━━ Passage for review ━━
So your code might look like:

TrainingSet = prtDataSetClass(X_Train, t_Train);
TestSet = prtDataSetClass(X_Test, t_Test);
ValidationSet = prtDataSetClass(X_Test); %No labels

algo = prtPreProcPca + prtClassRvm; %combine PCA & RVM
algo = algo.train(TrainingSet);
yOutTest = algo.run(TestSet);
yOutValidation = algo.run(ValidationSet);

[pf,pd,thresholds,auc] = prtScoreRoc(yOutTest);

ValidationTargetEstimates = yOutValidation.X; %do whatever you want with these.

Hope this helps.

-Pete

Dear Kenny and Pete,
thank you very much for your enormous help!
Honestly I am very grateful to both of you.
Now I have got it!
So, with the command algo = prtPreProcPca + prtClassRvm everything you give to the algorithm is first preprocessed.
I have tried the code and I have also added the following commands for the cross validation:

X_DS = cat(1, X_Train, X_Test);
t_DS = cat(1, t_Train, t_Test);
DataSet = prtDataSetClass(X_DS, t_DS);
yOutCross = algo.kfolds(DataSet, 10);

If I am not wrong it should work correctly.
I have overlapped the ROC curves and the cross validation results are a little bit better than the single test.

I still have one more question to ask you.
━━━
━━ Given entries ━━
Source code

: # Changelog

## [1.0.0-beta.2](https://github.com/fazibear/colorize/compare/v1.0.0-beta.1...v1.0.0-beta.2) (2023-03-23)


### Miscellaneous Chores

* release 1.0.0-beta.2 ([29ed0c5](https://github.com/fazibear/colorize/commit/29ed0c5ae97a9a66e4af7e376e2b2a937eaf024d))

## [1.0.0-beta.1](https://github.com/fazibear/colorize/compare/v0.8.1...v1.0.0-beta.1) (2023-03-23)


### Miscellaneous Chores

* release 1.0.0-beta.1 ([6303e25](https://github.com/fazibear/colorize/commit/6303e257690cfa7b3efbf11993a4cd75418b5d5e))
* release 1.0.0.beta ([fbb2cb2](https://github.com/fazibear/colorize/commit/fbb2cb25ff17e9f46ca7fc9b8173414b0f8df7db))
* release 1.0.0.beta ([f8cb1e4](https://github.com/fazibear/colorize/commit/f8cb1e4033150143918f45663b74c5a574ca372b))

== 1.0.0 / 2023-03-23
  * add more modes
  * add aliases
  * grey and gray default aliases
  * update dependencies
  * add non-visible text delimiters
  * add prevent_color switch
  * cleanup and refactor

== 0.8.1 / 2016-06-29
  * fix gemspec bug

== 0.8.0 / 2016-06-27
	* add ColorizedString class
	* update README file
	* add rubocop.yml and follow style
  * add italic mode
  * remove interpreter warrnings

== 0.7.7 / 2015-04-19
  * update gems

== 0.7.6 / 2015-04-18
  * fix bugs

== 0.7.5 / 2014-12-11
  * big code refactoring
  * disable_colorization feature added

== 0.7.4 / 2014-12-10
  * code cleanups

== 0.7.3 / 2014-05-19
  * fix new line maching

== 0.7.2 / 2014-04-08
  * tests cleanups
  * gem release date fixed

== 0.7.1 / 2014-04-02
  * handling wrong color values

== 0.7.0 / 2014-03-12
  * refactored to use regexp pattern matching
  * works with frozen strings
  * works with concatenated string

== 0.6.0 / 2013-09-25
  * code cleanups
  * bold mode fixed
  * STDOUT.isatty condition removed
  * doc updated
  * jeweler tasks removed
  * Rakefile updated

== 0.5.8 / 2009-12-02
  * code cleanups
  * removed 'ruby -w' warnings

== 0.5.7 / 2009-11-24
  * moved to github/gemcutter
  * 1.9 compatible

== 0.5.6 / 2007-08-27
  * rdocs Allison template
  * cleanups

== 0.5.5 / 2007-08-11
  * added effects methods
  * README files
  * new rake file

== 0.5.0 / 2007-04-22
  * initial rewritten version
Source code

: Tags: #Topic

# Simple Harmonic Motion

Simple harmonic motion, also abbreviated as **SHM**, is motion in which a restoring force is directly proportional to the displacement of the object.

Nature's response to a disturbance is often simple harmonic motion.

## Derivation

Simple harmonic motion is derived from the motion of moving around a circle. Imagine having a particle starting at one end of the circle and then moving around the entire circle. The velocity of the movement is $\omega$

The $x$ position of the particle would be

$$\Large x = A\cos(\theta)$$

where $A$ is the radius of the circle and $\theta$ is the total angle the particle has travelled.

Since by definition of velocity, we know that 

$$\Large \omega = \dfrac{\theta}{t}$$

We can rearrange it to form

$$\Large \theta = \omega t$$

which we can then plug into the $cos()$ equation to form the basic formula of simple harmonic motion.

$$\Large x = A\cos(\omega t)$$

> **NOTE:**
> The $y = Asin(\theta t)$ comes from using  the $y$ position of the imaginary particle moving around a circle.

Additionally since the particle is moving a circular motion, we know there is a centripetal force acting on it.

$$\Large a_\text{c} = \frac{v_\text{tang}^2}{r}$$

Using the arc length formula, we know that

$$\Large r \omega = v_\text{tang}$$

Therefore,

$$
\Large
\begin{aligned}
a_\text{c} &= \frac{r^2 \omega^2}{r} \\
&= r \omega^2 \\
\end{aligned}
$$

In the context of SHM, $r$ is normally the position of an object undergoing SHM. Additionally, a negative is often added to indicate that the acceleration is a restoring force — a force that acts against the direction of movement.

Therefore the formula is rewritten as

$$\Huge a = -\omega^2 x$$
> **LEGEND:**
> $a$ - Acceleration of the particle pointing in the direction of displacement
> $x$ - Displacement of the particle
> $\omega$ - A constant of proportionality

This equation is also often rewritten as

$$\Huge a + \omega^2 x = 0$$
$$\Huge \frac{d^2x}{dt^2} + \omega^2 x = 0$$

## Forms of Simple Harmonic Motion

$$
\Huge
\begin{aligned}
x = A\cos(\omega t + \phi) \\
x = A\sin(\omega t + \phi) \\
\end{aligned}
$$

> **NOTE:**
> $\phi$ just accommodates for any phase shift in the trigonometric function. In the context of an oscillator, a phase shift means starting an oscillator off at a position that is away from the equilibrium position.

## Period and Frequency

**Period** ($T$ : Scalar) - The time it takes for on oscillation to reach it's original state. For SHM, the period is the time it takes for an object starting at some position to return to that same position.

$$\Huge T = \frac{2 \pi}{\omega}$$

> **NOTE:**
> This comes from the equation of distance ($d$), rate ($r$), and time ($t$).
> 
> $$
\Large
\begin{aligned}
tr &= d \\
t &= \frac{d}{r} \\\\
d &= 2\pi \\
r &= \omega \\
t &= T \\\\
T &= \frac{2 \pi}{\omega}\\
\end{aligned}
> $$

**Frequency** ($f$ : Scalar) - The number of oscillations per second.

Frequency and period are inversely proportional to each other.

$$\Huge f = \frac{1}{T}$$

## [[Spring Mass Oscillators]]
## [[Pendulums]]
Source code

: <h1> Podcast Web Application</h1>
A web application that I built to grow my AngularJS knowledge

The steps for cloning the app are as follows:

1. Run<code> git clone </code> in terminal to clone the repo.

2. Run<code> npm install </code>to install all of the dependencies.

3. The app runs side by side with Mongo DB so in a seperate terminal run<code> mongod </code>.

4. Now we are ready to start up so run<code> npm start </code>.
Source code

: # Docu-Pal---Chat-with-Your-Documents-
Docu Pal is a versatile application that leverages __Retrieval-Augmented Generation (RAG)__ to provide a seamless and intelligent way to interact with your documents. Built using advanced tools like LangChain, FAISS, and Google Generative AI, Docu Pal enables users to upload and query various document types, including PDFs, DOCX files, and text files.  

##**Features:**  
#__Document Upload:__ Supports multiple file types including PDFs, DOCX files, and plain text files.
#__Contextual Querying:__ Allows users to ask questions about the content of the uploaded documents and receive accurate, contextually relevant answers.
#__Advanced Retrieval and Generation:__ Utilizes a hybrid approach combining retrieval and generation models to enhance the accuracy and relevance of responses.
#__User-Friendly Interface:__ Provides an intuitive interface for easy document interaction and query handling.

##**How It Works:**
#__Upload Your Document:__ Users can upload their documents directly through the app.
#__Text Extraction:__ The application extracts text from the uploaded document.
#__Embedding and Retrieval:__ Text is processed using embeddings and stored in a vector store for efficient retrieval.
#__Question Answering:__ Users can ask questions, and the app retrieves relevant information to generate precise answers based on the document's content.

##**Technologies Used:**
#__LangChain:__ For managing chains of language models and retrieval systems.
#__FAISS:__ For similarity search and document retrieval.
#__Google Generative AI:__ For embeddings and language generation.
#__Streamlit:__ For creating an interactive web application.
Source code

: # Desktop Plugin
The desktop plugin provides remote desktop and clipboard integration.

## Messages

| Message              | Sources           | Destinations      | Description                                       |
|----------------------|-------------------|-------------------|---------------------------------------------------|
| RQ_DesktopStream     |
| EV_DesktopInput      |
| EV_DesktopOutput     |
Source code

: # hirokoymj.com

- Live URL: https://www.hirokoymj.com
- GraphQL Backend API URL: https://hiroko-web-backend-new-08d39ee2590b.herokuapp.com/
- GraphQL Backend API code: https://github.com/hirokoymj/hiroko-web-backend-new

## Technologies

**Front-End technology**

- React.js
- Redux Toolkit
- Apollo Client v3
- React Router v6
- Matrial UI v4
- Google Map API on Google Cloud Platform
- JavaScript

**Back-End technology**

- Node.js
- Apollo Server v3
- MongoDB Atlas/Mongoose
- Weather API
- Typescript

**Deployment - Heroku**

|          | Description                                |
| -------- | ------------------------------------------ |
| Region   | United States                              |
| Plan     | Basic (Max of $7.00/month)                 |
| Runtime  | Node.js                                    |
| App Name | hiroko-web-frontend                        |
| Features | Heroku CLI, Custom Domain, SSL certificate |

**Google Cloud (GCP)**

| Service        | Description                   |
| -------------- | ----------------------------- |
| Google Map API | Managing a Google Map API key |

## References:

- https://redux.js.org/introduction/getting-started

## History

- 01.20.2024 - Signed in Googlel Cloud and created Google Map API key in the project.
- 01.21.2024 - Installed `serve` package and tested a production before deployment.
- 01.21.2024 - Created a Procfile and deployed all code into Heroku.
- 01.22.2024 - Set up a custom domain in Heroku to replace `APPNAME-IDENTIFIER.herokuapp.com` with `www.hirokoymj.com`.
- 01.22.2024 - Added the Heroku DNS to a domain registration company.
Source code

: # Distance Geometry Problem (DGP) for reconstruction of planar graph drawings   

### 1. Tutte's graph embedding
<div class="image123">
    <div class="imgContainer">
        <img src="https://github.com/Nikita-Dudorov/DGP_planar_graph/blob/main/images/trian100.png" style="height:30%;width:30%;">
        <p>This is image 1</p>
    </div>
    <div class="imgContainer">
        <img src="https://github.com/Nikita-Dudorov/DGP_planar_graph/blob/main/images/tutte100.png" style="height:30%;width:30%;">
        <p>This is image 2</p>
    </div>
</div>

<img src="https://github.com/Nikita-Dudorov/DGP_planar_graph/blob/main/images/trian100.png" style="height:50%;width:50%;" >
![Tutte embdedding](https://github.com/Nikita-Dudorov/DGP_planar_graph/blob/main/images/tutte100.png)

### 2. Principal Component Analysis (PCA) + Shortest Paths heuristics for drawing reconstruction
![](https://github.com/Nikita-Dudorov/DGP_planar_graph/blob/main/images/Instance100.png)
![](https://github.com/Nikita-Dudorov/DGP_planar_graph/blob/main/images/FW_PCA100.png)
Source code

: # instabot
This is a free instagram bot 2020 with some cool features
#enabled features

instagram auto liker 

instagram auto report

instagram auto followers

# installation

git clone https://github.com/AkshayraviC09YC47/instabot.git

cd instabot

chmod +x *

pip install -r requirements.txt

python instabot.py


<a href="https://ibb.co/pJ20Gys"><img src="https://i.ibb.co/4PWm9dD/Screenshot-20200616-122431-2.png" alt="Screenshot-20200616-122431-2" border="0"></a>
━━━
Activity: Reproduce the part of the forum thread that begins at the words "[pf,pd,thresholds,auc] = prtScoreRoc(yOutTest);" and stops after "have got it!", changing "grateful" to "thankful".

Worked solution:
[pf,pd,thresholds,auc] = prtScoreRoc(yOutTest);

ValidationTargetEstimates = yOutValidation.X; %do whatever you want with these.

Hope this helps.

-Pete

Dear Kenny and Pete,
thank you very much for your enormous help!
Honestly I am very thankful to both of you.
Now I have got it!